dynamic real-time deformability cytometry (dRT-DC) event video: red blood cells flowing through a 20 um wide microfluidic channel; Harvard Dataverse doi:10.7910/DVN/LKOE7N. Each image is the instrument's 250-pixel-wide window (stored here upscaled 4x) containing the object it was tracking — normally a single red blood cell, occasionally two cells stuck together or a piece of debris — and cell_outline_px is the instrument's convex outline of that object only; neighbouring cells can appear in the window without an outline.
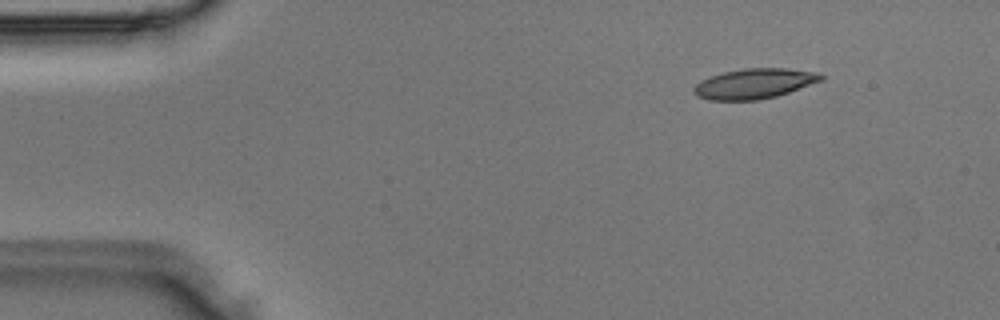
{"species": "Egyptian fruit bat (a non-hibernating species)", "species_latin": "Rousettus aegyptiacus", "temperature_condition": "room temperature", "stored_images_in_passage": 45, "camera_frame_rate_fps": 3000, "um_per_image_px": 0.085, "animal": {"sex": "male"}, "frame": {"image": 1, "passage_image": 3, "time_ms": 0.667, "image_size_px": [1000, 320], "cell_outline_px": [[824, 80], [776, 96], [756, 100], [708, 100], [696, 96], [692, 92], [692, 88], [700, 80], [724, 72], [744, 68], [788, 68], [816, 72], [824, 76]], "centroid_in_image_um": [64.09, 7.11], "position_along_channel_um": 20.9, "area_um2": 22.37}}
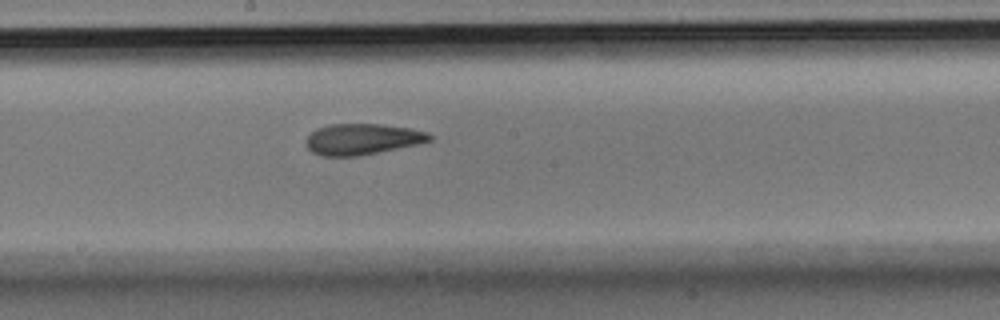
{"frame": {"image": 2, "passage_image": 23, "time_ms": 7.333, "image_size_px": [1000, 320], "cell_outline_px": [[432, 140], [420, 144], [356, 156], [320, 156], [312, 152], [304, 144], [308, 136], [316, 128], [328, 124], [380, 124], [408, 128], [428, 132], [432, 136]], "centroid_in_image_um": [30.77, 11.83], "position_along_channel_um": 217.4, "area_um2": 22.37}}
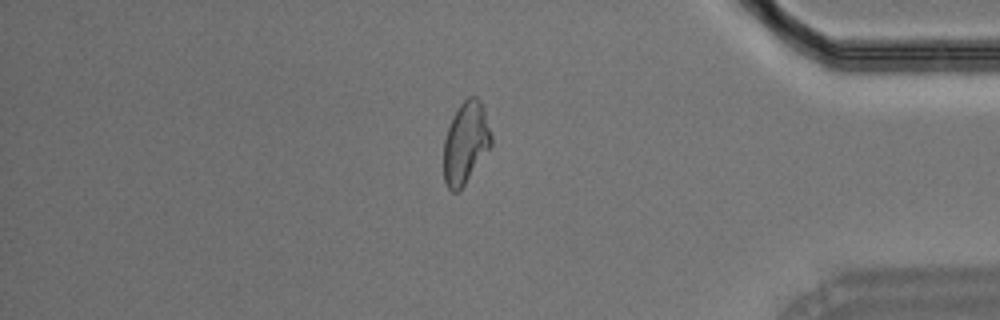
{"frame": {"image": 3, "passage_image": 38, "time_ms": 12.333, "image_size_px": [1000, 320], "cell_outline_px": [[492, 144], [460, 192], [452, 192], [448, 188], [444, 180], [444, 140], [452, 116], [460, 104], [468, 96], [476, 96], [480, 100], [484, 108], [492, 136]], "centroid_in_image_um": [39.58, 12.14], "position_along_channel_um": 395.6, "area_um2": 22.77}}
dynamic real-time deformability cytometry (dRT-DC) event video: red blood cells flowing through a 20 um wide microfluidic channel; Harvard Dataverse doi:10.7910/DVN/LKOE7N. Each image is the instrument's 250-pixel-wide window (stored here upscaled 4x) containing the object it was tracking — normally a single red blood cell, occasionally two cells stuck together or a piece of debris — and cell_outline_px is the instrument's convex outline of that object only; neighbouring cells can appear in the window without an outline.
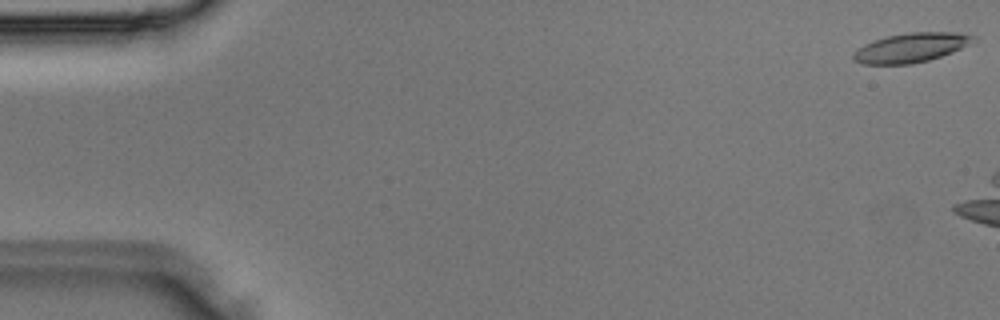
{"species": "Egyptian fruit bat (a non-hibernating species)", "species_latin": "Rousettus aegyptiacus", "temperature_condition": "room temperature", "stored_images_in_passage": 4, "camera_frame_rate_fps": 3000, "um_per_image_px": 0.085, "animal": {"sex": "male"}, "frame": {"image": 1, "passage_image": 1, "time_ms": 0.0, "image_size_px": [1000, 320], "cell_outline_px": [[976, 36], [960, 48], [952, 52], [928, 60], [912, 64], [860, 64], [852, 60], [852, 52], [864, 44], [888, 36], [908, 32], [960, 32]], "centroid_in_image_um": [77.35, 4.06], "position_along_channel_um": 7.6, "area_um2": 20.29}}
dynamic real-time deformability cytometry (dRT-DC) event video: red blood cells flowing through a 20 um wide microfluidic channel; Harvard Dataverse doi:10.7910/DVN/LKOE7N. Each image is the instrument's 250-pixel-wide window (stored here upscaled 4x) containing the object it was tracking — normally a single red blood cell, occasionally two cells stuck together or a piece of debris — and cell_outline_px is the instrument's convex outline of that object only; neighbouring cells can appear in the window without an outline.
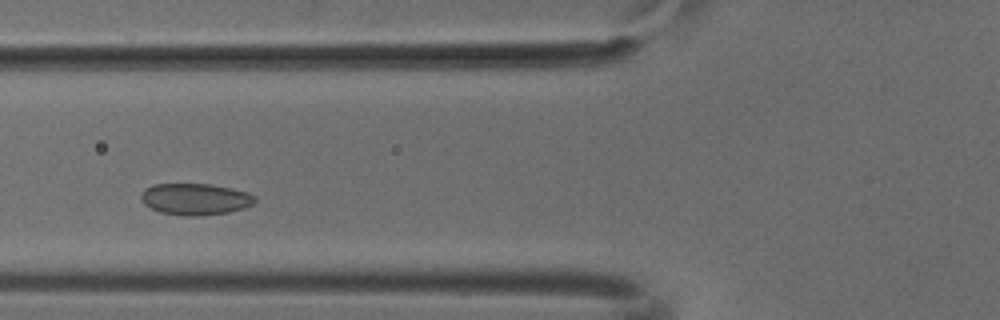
- - -
All the records above need to be given again word for word. Skip the pictures.

dynamic real-time deformability cytometry (dRT-DC) event video: red blood cells flowing through a 20 um wide microfluidic channel; Harvard Dataverse doi:10.7910/DVN/LKOE7N. Each image is the instrument's 250-pixel-wide window (stored here upscaled 4x) containing the object it was tracking — normally a single red blood cell, occasionally two cells stuck together or a piece of debris — and cell_outline_px is the instrument's convex outline of that object only; neighbouring cells can appear in the window without an outline.
{"species": "Egyptian fruit bat (a non-hibernating species)", "species_latin": "Rousettus aegyptiacus", "temperature_condition": "room temperature", "stored_images_in_passage": 45, "camera_frame_rate_fps": 3000, "um_per_image_px": 0.085, "animal": {"sex": "male"}, "frame": {"image": 1, "passage_image": 3, "time_ms": 0.667, "image_size_px": [1000, 320], "cell_outline_px": [[824, 80], [776, 96], [756, 100], [708, 100], [696, 96], [692, 92], [692, 88], [700, 80], [724, 72], [744, 68], [788, 68], [816, 72], [824, 76]], "centroid_in_image_um": [64.09, 7.11], "position_along_channel_um": 20.9, "area_um2": 22.37}}
{"frame": {"image": 2, "passage_image": 23, "time_ms": 7.333, "image_size_px": [1000, 320], "cell_outline_px": [[432, 140], [420, 144], [356, 156], [320, 156], [312, 152], [304, 144], [308, 136], [316, 128], [328, 124], [380, 124], [408, 128], [428, 132], [432, 136]], "centroid_in_image_um": [30.77, 11.83], "position_along_channel_um": 217.4, "area_um2": 22.37}}
{"frame": {"image": 3, "passage_image": 38, "time_ms": 12.333, "image_size_px": [1000, 320], "cell_outline_px": [[492, 144], [460, 192], [452, 192], [448, 188], [444, 180], [444, 140], [452, 116], [460, 104], [468, 96], [476, 96], [480, 100], [484, 108], [492, 136]], "centroid_in_image_um": [39.58, 12.14], "position_along_channel_um": 395.6, "area_um2": 22.77}}
dynamic real-time deformability cytometry (dRT-DC) event video: red blood cells flowing through a 20 um wide microfluidic channel; Harvard Dataverse doi:10.7910/DVN/LKOE7N. Each image is the instrument's 250-pixel-wide window (stored here upscaled 4x) containing the object it was tracking — normally a single red blood cell, occasionally two cells stuck together or a piece of debris — and cell_outline_px is the instrument's convex outline of that object only; neighbouring cells can appear in the window without an outline.
{"species": "Egyptian fruit bat (a non-hibernating species)", "species_latin": "Rousettus aegyptiacus", "temperature_condition": "room temperature", "stored_images_in_passage": 4, "camera_frame_rate_fps": 3000, "um_per_image_px": 0.085, "animal": {"sex": "male"}, "frame": {"image": 1, "passage_image": 1, "time_ms": 0.0, "image_size_px": [1000, 320], "cell_outline_px": [[976, 36], [960, 48], [952, 52], [928, 60], [912, 64], [860, 64], [852, 60], [852, 52], [864, 44], [888, 36], [908, 32], [960, 32]], "centroid_in_image_um": [77.35, 4.06], "position_along_channel_um": 7.6, "area_um2": 20.29}}
dynamic real-time deformability cytometry (dRT-DC) event video: red blood cells flowing through a 20 um wide microfluidic channel; Harvard Dataverse doi:10.7910/DVN/LKOE7N. Each image is the instrument's 250-pixel-wide window (stored here upscaled 4x) containing the object it was tracking — normally a single red blood cell, occasionally two cells stuck together or a piece of debris — and cell_outline_px is the instrument's convex outline of that object only; neighbouring cells can appear in the window without an outline.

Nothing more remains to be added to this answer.